_Aim of the exercise_.
Copy out every line of the records below word for word, keeping their order.

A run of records
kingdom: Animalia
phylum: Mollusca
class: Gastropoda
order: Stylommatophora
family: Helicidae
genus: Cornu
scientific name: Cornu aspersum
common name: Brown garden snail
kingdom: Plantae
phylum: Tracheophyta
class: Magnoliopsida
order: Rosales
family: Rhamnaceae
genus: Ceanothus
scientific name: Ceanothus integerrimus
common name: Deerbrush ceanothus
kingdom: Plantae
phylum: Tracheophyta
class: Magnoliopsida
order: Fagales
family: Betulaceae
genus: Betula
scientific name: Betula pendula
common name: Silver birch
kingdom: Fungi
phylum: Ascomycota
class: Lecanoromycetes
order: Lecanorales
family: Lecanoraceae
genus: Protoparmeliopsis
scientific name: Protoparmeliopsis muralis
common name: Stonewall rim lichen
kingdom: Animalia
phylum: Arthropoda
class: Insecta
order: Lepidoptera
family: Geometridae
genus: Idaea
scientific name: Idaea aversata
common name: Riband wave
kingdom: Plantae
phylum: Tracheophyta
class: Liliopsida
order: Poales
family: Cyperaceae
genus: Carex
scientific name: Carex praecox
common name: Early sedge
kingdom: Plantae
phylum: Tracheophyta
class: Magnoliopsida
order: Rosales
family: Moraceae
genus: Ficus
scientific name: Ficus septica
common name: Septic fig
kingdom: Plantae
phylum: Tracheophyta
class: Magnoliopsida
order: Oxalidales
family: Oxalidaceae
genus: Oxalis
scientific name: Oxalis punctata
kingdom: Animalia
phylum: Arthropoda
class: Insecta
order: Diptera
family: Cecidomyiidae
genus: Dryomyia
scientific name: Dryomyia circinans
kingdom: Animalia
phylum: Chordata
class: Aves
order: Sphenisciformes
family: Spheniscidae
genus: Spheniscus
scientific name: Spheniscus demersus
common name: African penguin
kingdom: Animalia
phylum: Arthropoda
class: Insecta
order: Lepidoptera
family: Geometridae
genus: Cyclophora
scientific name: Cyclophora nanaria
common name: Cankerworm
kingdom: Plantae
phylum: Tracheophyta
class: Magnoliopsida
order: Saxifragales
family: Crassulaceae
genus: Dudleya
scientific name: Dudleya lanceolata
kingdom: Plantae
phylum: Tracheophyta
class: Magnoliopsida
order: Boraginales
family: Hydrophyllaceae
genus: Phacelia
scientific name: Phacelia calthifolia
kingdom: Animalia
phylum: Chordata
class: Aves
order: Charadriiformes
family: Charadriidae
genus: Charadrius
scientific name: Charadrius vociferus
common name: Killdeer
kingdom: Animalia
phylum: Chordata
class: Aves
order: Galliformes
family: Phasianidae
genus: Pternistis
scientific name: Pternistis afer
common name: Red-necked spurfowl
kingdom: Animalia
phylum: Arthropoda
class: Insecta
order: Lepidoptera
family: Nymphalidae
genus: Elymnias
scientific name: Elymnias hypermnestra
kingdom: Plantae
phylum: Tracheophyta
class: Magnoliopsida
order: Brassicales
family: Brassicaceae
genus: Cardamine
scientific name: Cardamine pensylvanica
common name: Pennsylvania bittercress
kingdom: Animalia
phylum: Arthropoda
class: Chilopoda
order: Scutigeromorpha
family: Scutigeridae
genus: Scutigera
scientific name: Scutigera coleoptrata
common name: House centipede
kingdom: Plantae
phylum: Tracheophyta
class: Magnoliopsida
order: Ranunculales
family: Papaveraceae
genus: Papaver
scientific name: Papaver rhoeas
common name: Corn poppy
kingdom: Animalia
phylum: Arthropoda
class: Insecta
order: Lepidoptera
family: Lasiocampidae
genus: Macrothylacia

_Output below_.
kingdom: Animalia
phylum: Mollusca
class: Gastropoda
order: Stylommatophora
family: Helicidae
genus: Cornu
scientific name: Cornu aspersum
common name: Brown garden snail
kingdom: Plantae
phylum: Tracheophyta
class: Magnoliopsida
order: Rosales
family: Rhamnaceae
genus: Ceanothus
scientific name: Ceanothus integerrimus
common name: Deerbrush ceanothus
kingdom: Plantae
phylum: Tracheophyta
class: Magnoliopsida
order: Fagales
family: Betulaceae
genus: Betula
scientific name: Betula pendula
common name: Silver birch
kingdom: Fungi
phylum: Ascomycota
class: Lecanoromycetes
order: Lecanorales
family: Lecanoraceae
genus: Protoparmeliopsis
scientific name: Protoparmeliopsis muralis
common name: Stonewall rim lichen
kingdom: Animalia
phylum: Arthropoda
class: Insecta
order: Lepidoptera
family: Geometridae
genus: Idaea
scientific name: Idaea aversata
common name: Riband wave
kingdom: Plantae
phylum: Tracheophyta
class: Liliopsida
order: Poales
family: Cyperaceae
genus: Carex
scientific name: Carex praecox
common name: Early sedge
kingdom: Plantae
phylum: Tracheophyta
class: Magnoliopsida
order: Rosales
family: Moraceae
genus: Ficus
scientific name: Ficus septica
common name: Septic fig
kingdom: Plantae
phylum: Tracheophyta
class: Magnoliopsida
order: Oxalidales
family: Oxalidaceae
genus: Oxalis
scientific name: Oxalis punctata
kingdom: Animalia
phylum: Arthropoda
class: Insecta
order: Diptera
family: Cecidomyiidae
genus: Dryomyia
scientific name: Dryomyia circinans
kingdom: Animalia
phylum: Chordata
class: Aves
order: Sphenisciformes
family: Spheniscidae
genus: Spheniscus
scientific name: Spheniscus demersus
common name: African penguin
kingdom: Animalia
phylum: Arthropoda
class: Insecta
order: Lepidoptera
family: Geometridae
genus: Cyclophora
scientific name: Cyclophora nanaria
common name: Cankerworm
kingdom: Plantae
phylum: Tracheophyta
class: Magnoliopsida
order: Saxifragales
family: Crassulaceae
genus: Dudleya
scientific name: Dudleya lanceolata
kingdom: Plantae
phylum: Tracheophyta
class: Magnoliopsida
order: Boraginales
family: Hydrophyllaceae
genus: Phacelia
scientific name: Phacelia calthifolia
kingdom: Animalia
phylum: Chordata
class: Aves
order: Charadriiformes
family: Charadriidae
genus: Charadrius
scientific name: Charadrius vociferus
common name: Killdeer
kingdom: Animalia
phylum: Chordata
class: Aves
order: Galliformes
family: Phasianidae
genus: Pternistis
scientific name: Pternistis afer
common name: Red-necked spurfowl
kingdom: Animalia
phylum: Arthropoda
class: Insecta
order: Lepidoptera
family: Nymphalidae
genus: Elymnias
scientific name: Elymnias hypermnestra
kingdom: Plantae
phylum: Tracheophyta
class: Magnoliopsida
order: Brassicales
family: Brassicaceae
genus: Cardamine
scientific name: Cardamine pensylvanica
common name: Pennsylvania bittercress
kingdom: Animalia
phylum: Arthropoda
class: Chilopoda
order: Scutigeromorpha
family: Scutigeridae
genus: Scutigera
scientific name: Scutigera coleoptrata
common name: House centipede
kingdom: Plantae
phylum: Tracheophyta
class: Magnoliopsida
order: Ranunculales
family: Papaveraceae
genus: Papaver
scientific name: Papaver rhoeas
common name: Corn poppy
kingdom: Animalia
phylum: Arthropoda
class: Insecta
order: Lepidoptera
family: Lasiocampidae
genus: Macrothylacia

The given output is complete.